Hopefully there would be a "sensible bid" coming from Ballylinch or another company coming into the frame, Mr Young said.
Ballylinch, which held 19.1% of Tourism Holdings' ordinary shares, was a limited partnership that had been registered in April and whose sole director was John Grace, a New Zealand citizen who lived in Switzerland and was chairman of Sterling Grace Private Equity.
THL owns and operates motorhome, campervan and car rental businesses in this country and Australia, a recreational vehicle rental business in the United States, a motorhome and campervan manufacturing company in New Zealand, as well as tourism activities and a transportation business in New Zealand.
Mr Smith said THL had approached other parties to test their interest in making a competing takeover offer for the company.
So far, there had been no additional expressions of interest.
If the offer was successful it would give Ballylinch a controlling ownership stake in Tourism Holdings, but as the offer was partial shareholders might not be able to sell all their shares into it and may not receive a control premium on all their shares.
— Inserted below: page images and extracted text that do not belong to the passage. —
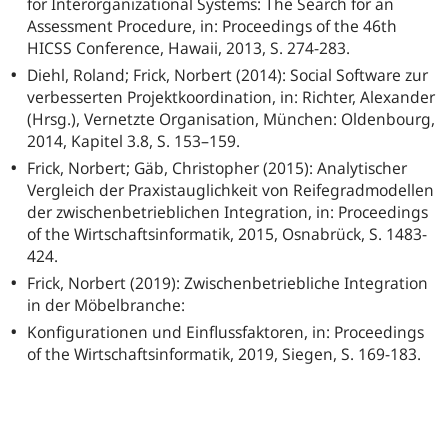
for Interorganizational Systems: The Search for an
Assessment Procedure, in: Proceedings of the 46th
HICSS Conference, Hawaii, 2013, S. 274-283.
Diehl, Roland; Frick, Norbert (2014): Social Software zur
verbesserten Projektkoordination, in: Richter, Alexander
(Hrsg.), Vernetzte Organisation, München: Oldenbourg,
2014, Kapitel 3.8, S. 153–159.
Frick, Norbert; Gäb, Christopher (2015): Analytischer
Vergleich der Praxistauglichkeit von Reifegradmodellen
der zwischenbetrieblichen Integration, in: Proceedings
of the Wirtschaftsinformatik, 2015, Osnabrück, S. 1483-
424.
Frick, Norbert (2019): Zwischenbetriebliche Integration
in der Möbelbranche:
Konfigurationen und Einflussfaktoren, in: Proceedings
of the Wirtschaftsinformatik, 2019, Siegen, S. 169-183.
The offer came at a time when Tourism Holdings' performance had been affected by the global financial crisis, persistently high New Zealand and Australian currencies and natural disasters that affected global tourism flows, Mr Smith said.
While Mr Grace had been a long-standing and supportive shareholder of Tourism Holdings, the board was unaware of any further specialist experience or expertise that Ballylinch brought to the company.